As flimsy as that excuse was, Alex let it go. Right now, she had bigger things to worry about—much bigger. The fate of strangers wasn’t even in the top 100. Neither was what would happen to the newly-turned vampires being transported to God knows where for interrogation.
As a general rule, children were off limits. Human children were much too impulsive to be turned before a certain age. Children, especially as young as the ones she had just met, couldn’t be trusted to make rational decisions. Everything was structured and filtered for them by the adults in their lives. They took instructions and did the exact opposite every time. Plus, these children had fed on human blood.

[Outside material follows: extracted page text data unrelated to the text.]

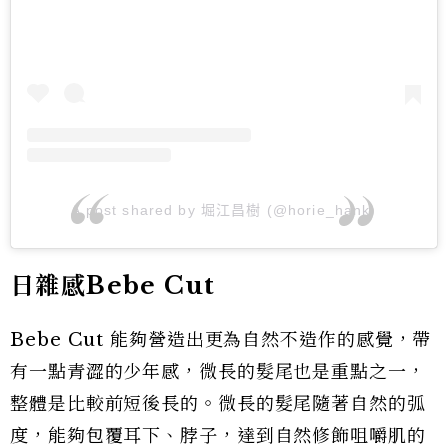
A post shared by 堀江昌樹 (@horie_hank)
日雜感Bebe Cut
Bebe Cut 能夠營造出更為自然不造作的感覺，帶
有一點青澀的少年感，微長的髮尾也是重點之一，
整體是比較前短後長的。微長的髮尾隨著自然的弧
度，能夠包覆耳下、脖子，達到自然修飾咀嚼肌的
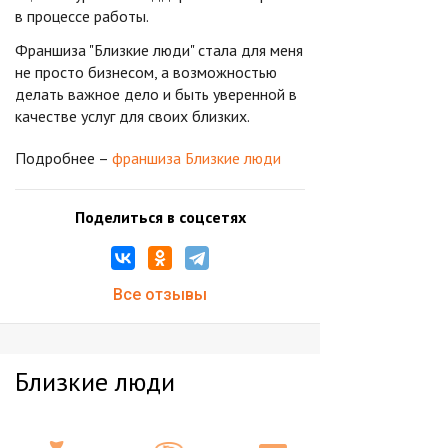
в процессе работы.
Франшиза "Близкие люди" стала для меня
не просто бизнесом, а возможностью
делать важное дело и быть уверенной в
качестве услуг для своих близких.
Подробнее –
франшиза Близкие люди
Поделиться в соцсетях
Все отзывы
Близкие люди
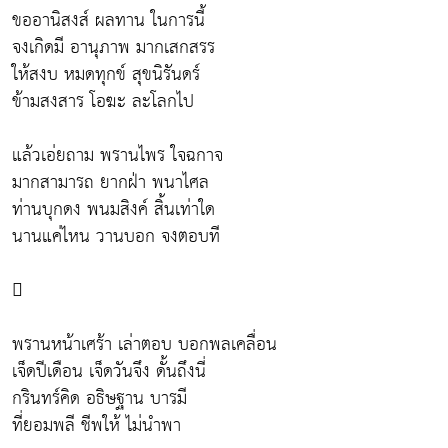
ขออานิสงส์ ผลทาน ในการนี้
จงเกิดมี อานุภาพ มากเสกสรร
ให้สงบ หมดทุกข์ สุขนิรันดร์
ข้ามสงสาร โอฆะ ละโลกไป
แล้วเอ่ยถาม พรานไพร ใจฉกาจ
มากสามารถ ยากฝ่า พนาไศล
ท่านบุกดง พนมสิงค์ สิ้นเท่าใด
นานแค่ไหน วานบอก จงตอบที

พรานหน้าเศร้า เล่าตอบ บอกพลเคลื่อน
เจ็ดปีเดือน เจ็ดวันจึง ดั้นถึงนี่
กรินทร์คิด อธิษฐาน บารมี
ที่ยอมพลี ชีพให้ ไม่นำพา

Usually the newly turned were eased into drinking fresh blood straight from the source. They’d be taught to endure the thirst, to control it in case they had to go without to stay safe. But once you get a taste for killing, you always want more. Then no one is safe.
To allow creatures like these to feed without restraint meant mistakes would be made. If the body count suddenly began to rise, the Council would notice. And, if they did, so would the human government. Blame would be placed solely on the Council, and they wouldn’t like that.
If the children couldn’t learn to feed without killing, they would be punished. Alex hoped they could be rehabilitated. This wasn’t their fault. It was Creed’s. And, for his misconduct, he might be executed. That thought filled Alex with a strange sort of pity—not that she hadn’t wished Creed harm, but that was a long time ago. Now, to think that she held the power to bring about his demise, Alex felt a little scared of the possibility.
“Well,” Alex said as she turned into the private drive of her house, “if there’s nothing else, I’ve got work to do with my team.”
“No, we’ll take it from here,” Ramsey’s perpetual snide tone scratched at her nerves. “Try not to kill any of them until after the conference.”
Before she could throw as many curse words as she knew at him, he was gone. The smartphone in her hand held her entire work life, so crushing it in her grip would not be a good idea. As she pulled up to the front door, all she wanted was a good workout, a stiff drink, and a long night’s sleep. Maybe she’d skip the workout.